** Opening DATASET RECORDS block **

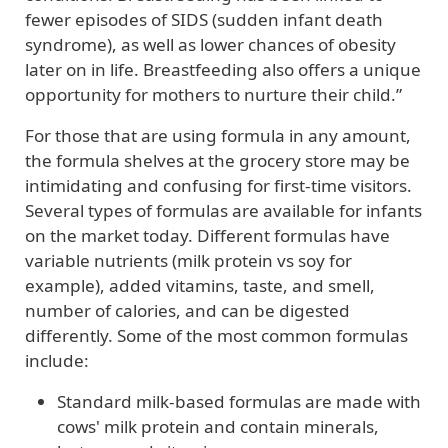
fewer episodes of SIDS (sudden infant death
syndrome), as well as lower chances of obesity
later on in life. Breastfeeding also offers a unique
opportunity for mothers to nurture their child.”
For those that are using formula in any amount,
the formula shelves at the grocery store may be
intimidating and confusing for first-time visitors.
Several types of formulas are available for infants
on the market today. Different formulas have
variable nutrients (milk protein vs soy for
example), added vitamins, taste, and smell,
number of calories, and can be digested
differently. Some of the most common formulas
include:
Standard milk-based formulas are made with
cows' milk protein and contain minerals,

** Closing DATASET RECORDS block **
** Opening DATASET RECORDS block **

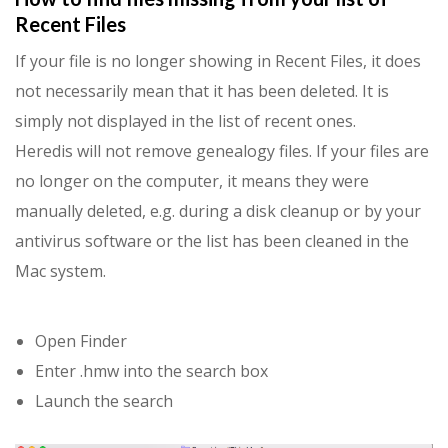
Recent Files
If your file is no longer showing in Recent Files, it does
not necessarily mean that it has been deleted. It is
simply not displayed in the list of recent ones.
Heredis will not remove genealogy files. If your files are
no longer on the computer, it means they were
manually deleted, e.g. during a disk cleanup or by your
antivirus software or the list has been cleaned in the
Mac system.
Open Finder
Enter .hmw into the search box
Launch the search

** Closing DATASET RECORDS block **

▶ [PROBLEM STATEMENT]: Out of the records above, pull each line containing the word "deleted".

▶ [EXERCISE OUTPUT]:
not necessarily mean that it has been deleted. It is
manually deleted, e.g. during a disk cleanup or by your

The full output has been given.